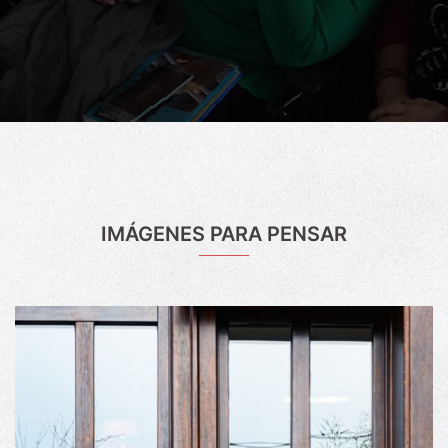
IMÁGENES PARA PENSAR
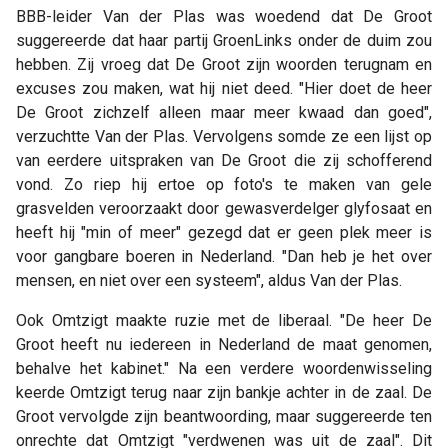
BBB-leider Van der Plas was woedend dat De Groot
suggereerde dat haar partij GroenLinks onder de duim zou
hebben. Zij vroeg dat De Groot zijn woorden terugnam en
excuses zou maken, wat hij niet deed. "Hier doet de heer
De Groot zichzelf alleen maar meer kwaad dan goed",
verzuchtte Van der Plas. Vervolgens somde ze een lijst op
van eerdere uitspraken van De Groot die zij schofferend
vond. Zo riep hij ertoe op foto's te maken van gele
grasvelden veroorzaakt door gewasverdelger glyfosaat en
heeft hij "min of meer" gezegd dat er geen plek meer is
voor gangbare boeren in Nederland. "Dan heb je het over
mensen, en niet over een systeem", aldus Van der Plas.
Ook Omtzigt maakte ruzie met de liberaal. "De heer De
Groot heeft nu iedereen in Nederland de maat genomen,
behalve het kabinet." Na een verdere woordenwisseling
keerde Omtzigt terug naar zijn bankje achter in de zaal. De
Groot vervolgde zijn beantwoording, maar suggereerde ten
onrechte dat Omtzigt "verdwenen was uit de zaal". Dit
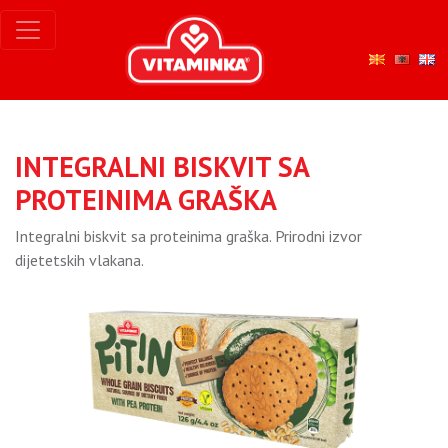
INTEGRALNI BISKVIT SA
PROTEINIMA GRAŠKA
Integralni biskvit sa proteinima graška. Prirodni izvor
dijetetskih vlakana.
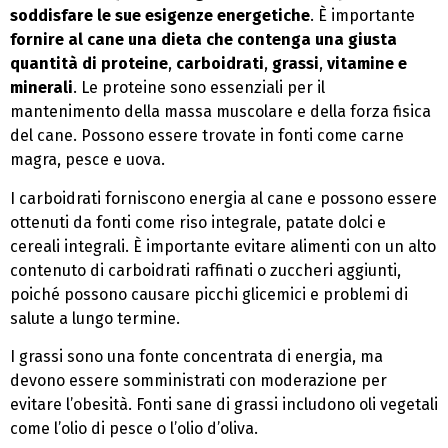
soddisfare le sue esigenze energetiche
. È importante
fornire al cane una dieta che contenga una giusta
quantità di proteine
,
carboidrati
,
grassi
,
vitamine e
minerali
. Le proteine sono essenziali per il
mantenimento della massa muscolare e della forza fisica
del cane. Possono essere trovate in fonti come carne
magra, pesce e uova.
I carboidrati forniscono energia al cane e possono essere
ottenuti da fonti come riso integrale, patate dolci e
cereali integrali. È importante evitare alimenti con un alto
contenuto di carboidrati raffinati o zuccheri aggiunti,
poiché possono causare picchi glicemici e problemi di
salute a lungo termine.
I grassi sono una fonte concentrata di energia, ma
devono essere somministrati con moderazione per
evitare l’obesità. Fonti sane di grassi includono oli vegetali
come l’olio di pesce o l’olio d’oliva.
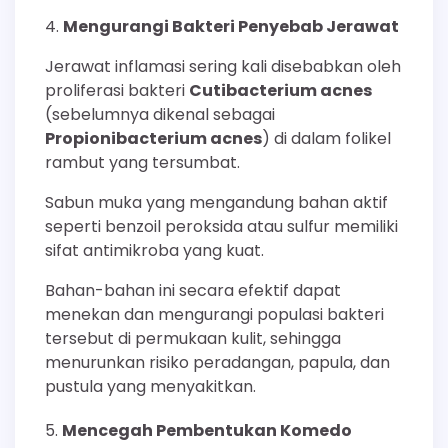
Mengurangi Bakteri Penyebab Jerawat
Jerawat inflamasi sering kali disebabkan oleh
proliferasi bakteri
Cutibacterium acnes
(sebelumnya dikenal sebagai
Propionibacterium acnes
) di dalam folikel
rambut yang tersumbat.
Sabun muka yang mengandung bahan aktif
seperti benzoil peroksida atau sulfur memiliki
sifat antimikroba yang kuat.
Bahan-bahan ini secara efektif dapat
menekan dan mengurangi populasi bakteri
tersebut di permukaan kulit, sehingga
menurunkan risiko peradangan, papula, dan
pustula yang menyakitkan.
Mencegah Pembentukan Komedo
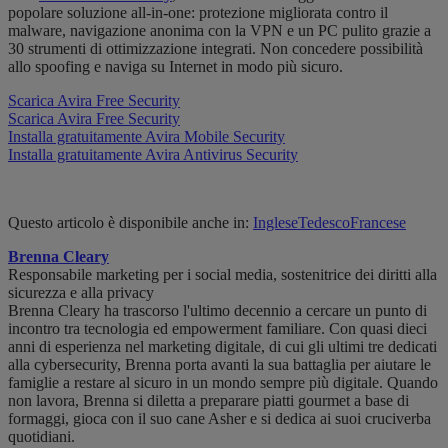
popolare soluzione all-in-one: protezione migliorata contro il
malware, navigazione anonima con la VPN e un PC pulito grazie a
30 strumenti di ottimizzazione integrati. Non concedere possibilità
allo spoofing e naviga su Internet in modo più sicuro.
Scarica Avira Free Security
Scarica Avira Free Security
Installa gratuitamente Avira Mobile Security
Installa gratuitamente Avira Antivirus Security
Questo articolo è disponibile anche in:
Inglese
Tedesco
Francese
Brenna Cleary
Responsabile marketing per i social media, sostenitrice dei diritti alla
sicurezza e alla privacy
Brenna Cleary ha trascorso l'ultimo decennio a cercare un punto di
incontro tra tecnologia ed empowerment familiare. Con quasi dieci
anni di esperienza nel marketing digitale, di cui gli ultimi tre dedicati
alla cybersecurity, Brenna porta avanti la sua battaglia per aiutare le
famiglie a restare al sicuro in un mondo sempre più digitale. Quando
non lavora, Brenna si diletta a preparare piatti gourmet a base di
formaggi, gioca con il suo cane Asher e si dedica ai suoi cruciverba
quotidiani.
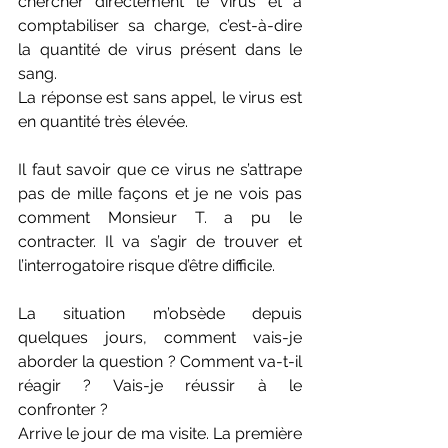
chercher directement le virus et à 
comptabiliser sa charge, c’est-à-dire 
la quantité de virus présent dans le 
sang.
La réponse est sans appel, le virus est 
en quantité très élevée.
Il faut savoir que ce virus ne s’attrape 
pas de mille façons et je ne vois pas 
comment Monsieur T. a pu le 
contracter. Il va s’agir de trouver et 
l’interrogatoire risque d’être difficile.
La situation m’obsède depuis 
quelques jours, comment vais-je 
aborder la question ? Comment va-t-il 
réagir ? Vais-je réussir à le 
confronter ?
Arrive le jour de ma visite. La première 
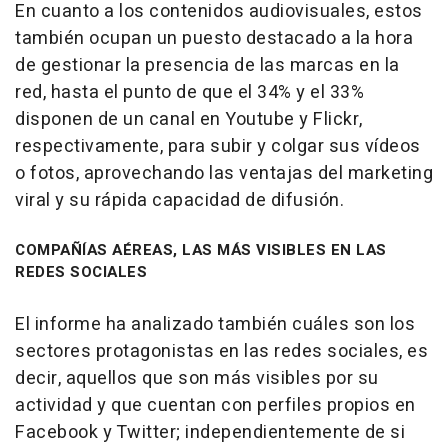
En cuanto a los contenidos audiovisuales, estos
también ocupan un puesto destacado a la hora
de gestionar la presencia de las marcas en la
red, hasta el punto de que el 34% y el 33%
disponen de un canal en Youtube y Flickr,
respectivamente, para subir y colgar sus vídeos
o fotos, aprovechando las ventajas del marketing
viral y su rápida capacidad de difusión.
COMPAÑÍAS AÉREAS, LAS MÁS VISIBLES EN LAS
REDES SOCIALES
El informe ha analizado también cuáles son los
sectores protagonistas en las redes sociales, es
decir, aquellos que son más visibles por su
actividad y que cuentan con perfiles propios en
Facebook y Twitter; independientemente de si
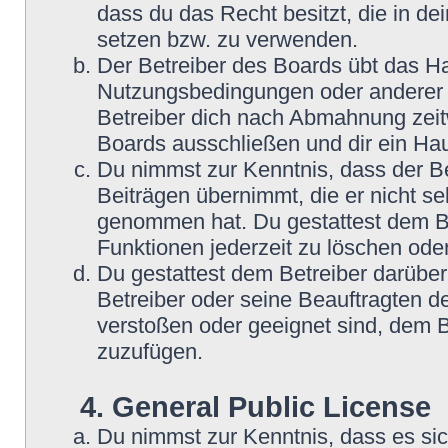
dass du das Recht besitzt, die in d
setzen bzw. zu verwenden.
Der Betreiber des Boards übt das H
Nutzungsbedingungen oder anderer i
Betreiber dich nach Abmahnung zeit
Boards ausschließen und dir ein Hau
Du nimmst zur Kenntnis, dass der Be
Beiträgen übernimmt, die er nicht selb
genommen hat. Du gestattest dem Be
Funktionen jederzeit zu löschen oder
Du gestattest dem Betreiber darüber
Betreiber oder seine Beauftragten d
verstoßen oder geeignet sind, dem 
zuzufügen.
4. General Public License
Du nimmst zur Kenntnis, dass es si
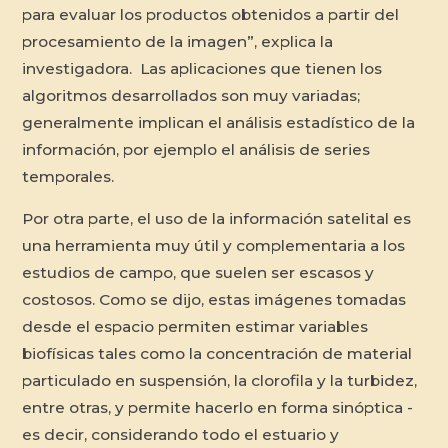
para evaluar los productos obtenidos a partir del
procesamiento de la imagen”, explica la
investigadora. Las aplicaciones que tienen los
algoritmos desarrollados son muy variadas;
generalmente implican el análisis estadístico de la
información, por ejemplo el análisis de series
temporales.
Por otra parte, el uso de la información satelital es
una herramienta muy útil y complementaria a los
estudios de campo, que suelen ser escasos y
costosos. Como se dijo, estas imágenes tomadas
desde el espacio permiten estimar variables
biofísicas tales como la concentración de material
particulado en suspensión, la clorofila y la turbidez,
entre otras, y permite hacerlo en forma sinóptica -
es decir, considerando todo el estuario y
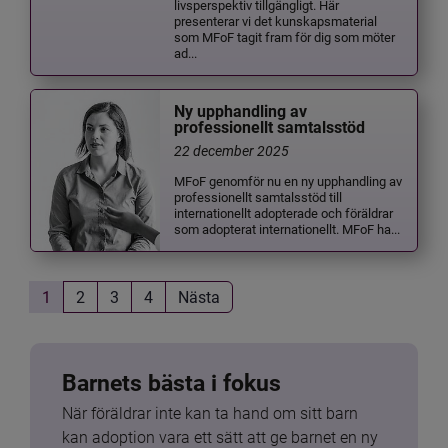
livsperspektiv tillgängligt. Här
presenterar vi det kunskapsmaterial
som MFoF tagit fram för dig som möter
ad...
Ny upphandling av
professionellt samtalsstöd
22 december 2025
MFoF genomför nu en ny upphandling av
professionellt samtalsstöd till
internationellt adopterade och föräldrar
som adopterat internationellt. MFoF ha...
1
2
3
4
Nästa
Barnets bästa i fokus
När föräldrar inte kan ta hand om sitt barn 
kan adoption vara ett sätt att ge barnet en ny 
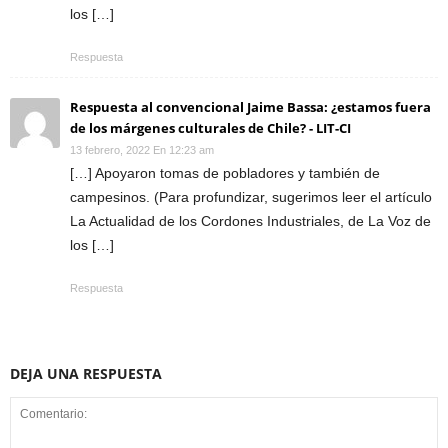
los […]
Respuesta
Respuesta al convencional Jaime Bassa: ¿estamos fuera
de los márgenes culturales de Chile? - LIT-CI
13 febrero, 2022 En 12:23 am
[…] Apoyaron tomas de pobladores y también de
campesinos. (Para profundizar, sugerimos leer el artículo
La Actualidad de los Cordones Industriales, de La Voz de
los […]
Respuesta
DEJA UNA RESPUESTA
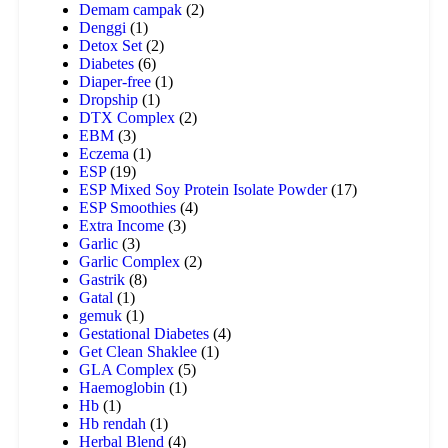
Demam campak
(2)
Denggi
(1)
Detox Set
(2)
Diabetes
(6)
Diaper-free
(1)
Dropship
(1)
DTX Complex
(2)
EBM
(3)
Eczema
(1)
ESP
(19)
ESP Mixed Soy Protein Isolate Powder
(17)
ESP Smoothies
(4)
Extra Income
(3)
Garlic
(3)
Garlic Complex
(2)
Gastrik
(8)
Gatal
(1)
gemuk
(1)
Gestational Diabetes
(4)
Get Clean Shaklee
(1)
GLA Complex
(5)
Haemoglobin
(1)
Hb
(1)
Hb rendah
(1)
Herbal Blend
(4)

WORK REQUIRED: Of the records above, copy each line that includes "heeft".

RESPONSE TO THE EXERCISE:
heeft hij "min of meer" gezegd dat er geen plek meer is
Groot heeft nu iedereen in Nederland de maat genomen,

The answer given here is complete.